All of these ideas circulated around the homeschooling communities and trickled down to local CHEF chapters.
Parents’ responses have been mixed, but many of them see our blog as a tool to take control of their children away from them. Parents emphasize their rights to raise their children however they want. But, as a society, we have already decided that parental rights end where abuse begins. Thus, one of the main issue in this debate becomes whether or not a homeschooling environment is emotionally or spiritually abusive.

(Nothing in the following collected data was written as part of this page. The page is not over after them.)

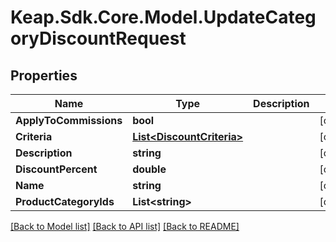 # Keap.Sdk.Core.Model.UpdateCategoryDiscountRequest

## Properties

Name | Type | Description | Notes
------------ | ------------- | ------------- | -------------
**ApplyToCommissions** | **bool** |  | [optional] 
**Criteria** | [**List&lt;DiscountCriteria&gt;**](DiscountCriteria.md) |  | [optional] 
**Description** | **string** |  | [optional] 
**DiscountPercent** | **double** |  | [optional] 
**Name** | **string** |  | [optional] 
**ProductCategoryIds** | **List&lt;string&gt;** |  | [optional] 

[[Back to Model list]](../README.md#documentation-for-models) [[Back to API list]](../README.md#documentation-for-api-endpoints) [[Back to README]](../README.md)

You might think this is only a problem of the past decades — that now, in this new zenith of modernity, fundamentalist homeschoolers that spiritually abuse their children are dying out. You would be wrong. Yes, there is growing momentum behind secular homeschooling, but there is no hard social science about homeschooling. At this point, observational data is almost all that exists about homeschooling and its demographics. We know very generally how many people homeschool and for what reasons. But ten states do not even require the parents to inform them of their childrens’ “enrollment” in homeschooling.
This is the start of an important conversation about homeschooling. I am opposed to religious fundamentalism in all forms and I believe that the abuse that occurs when fundamentalism is allowed to dominate homeschooling has no place in the modern world. I’ve heard so many Evangelicals and homeschooling parents mock the Islamic madrasas for their religious instruction, but fundamentalist homeschooling isn’t different by much.
To those homeschoolers who are afraid of this exposure, it’s time to own up. These abuses happened, the community’s leaders encouraged it, and the community does not regulate itself. If the homeschooling community is not willing to regulate itself – lest a parent tell another parent their methods and ideologies are abusive! – then someone else will.
I am tired of sitting around hoping that the abusive fundamentalist culture within homeschooling will die out. I don’t want it to die out, I want to trample it out so that no other children face the sort of abuse I, and many other, went through. Part of the means telling the honest, visceral truth about what happens in many homeschooling homes. Yes, abuse is ultimately the fault of the perpetrators, but why does everyone leave the homeschooling community blameless for how it brainwashed my parents?
The issue of abuse in homeschooling is an issue of the distortion of parental rights and the reality of systemic indoctrination.
You cannot stop the abuse without exposing the advocates.